The PwC Global Sports Survey, polled 507 senior sports executives from across 43 countries, and analysed the market forces likely to transform the sports sector over the next three to five years and looks at how those perceptions have changed in the last 12 months. Overall, this found that executives are very positive about the outlook, as they finally look to move beyond the debilitating impacts of the lockdown period, with the outlook for growth improving in the last year from 5 to 6.5%. The key revenue drivers of the improving growth are increased media rights, the resumption of ticketing and hospitality and growing betting related revenues.
Clive Reeves, Global Sports Leader at PwC, commented, “Following a difficult few years due to the Covid-19 pandemic, the sports industry is on the path to recovery and it is great to see in our survey results that the spirit of optimism has returned.
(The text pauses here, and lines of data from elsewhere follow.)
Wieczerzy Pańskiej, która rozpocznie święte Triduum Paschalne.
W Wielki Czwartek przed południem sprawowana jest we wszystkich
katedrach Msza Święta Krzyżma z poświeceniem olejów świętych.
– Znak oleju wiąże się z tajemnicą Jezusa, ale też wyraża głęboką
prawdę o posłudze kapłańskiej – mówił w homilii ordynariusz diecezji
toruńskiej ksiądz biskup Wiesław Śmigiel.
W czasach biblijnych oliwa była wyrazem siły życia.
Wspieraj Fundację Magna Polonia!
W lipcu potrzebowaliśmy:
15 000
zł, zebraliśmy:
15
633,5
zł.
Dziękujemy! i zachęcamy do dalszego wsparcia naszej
With fans now back in stadiums and strong consumer demand for sports content, growth expectations have increased compared to previous years.”
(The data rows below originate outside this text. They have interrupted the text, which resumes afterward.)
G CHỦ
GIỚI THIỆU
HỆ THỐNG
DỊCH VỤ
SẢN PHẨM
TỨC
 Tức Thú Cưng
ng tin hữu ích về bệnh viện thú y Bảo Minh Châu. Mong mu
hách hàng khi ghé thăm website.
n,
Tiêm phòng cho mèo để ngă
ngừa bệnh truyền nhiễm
Over a longer period, this outlook became even more sunny. Over 70% of executives believe that revenues will grow by more than 15% in the next three-to-five years. This forecast is supported by the growing interest from media companies and sponsors who are increasingly seeking to realise the opportunities women’s sport offers, with a number of improved partnerships formed in the past year.
The majority of sports executives therefore view the women’s sport market as a critical part of future industry growth. At present, PwC finds that institutional investment is yet to follow this trend – adopting a more cautious wait and see approach. However, with increasing live coverage already widening the reach of women’s sports, commercial partners who act soonest may be priming themselves for greater sales impacts in the future. Among the greatest opportunities, 42% of executives noted that sponsorship could offer greater access to a female audience, and help build positive brand associations.
Reeves, added “Increasing the visibility of women’s sport on high-reach networks can set a powerful flywheel in motion. Extending reach and growing fandom are essential to attract commercial partners and investors who are willing to invest in women’s sport and provide the required financial resources to enable growth at all levels.”
Illustrating this potential impact, there have already been a number of significant investments in sports leagues and teams in the past year by private equity groups and sovereign wealth funds. PwC’s survey reveals that 83% of senior sports executives believe institutional investment like this will continue to grow until 2028.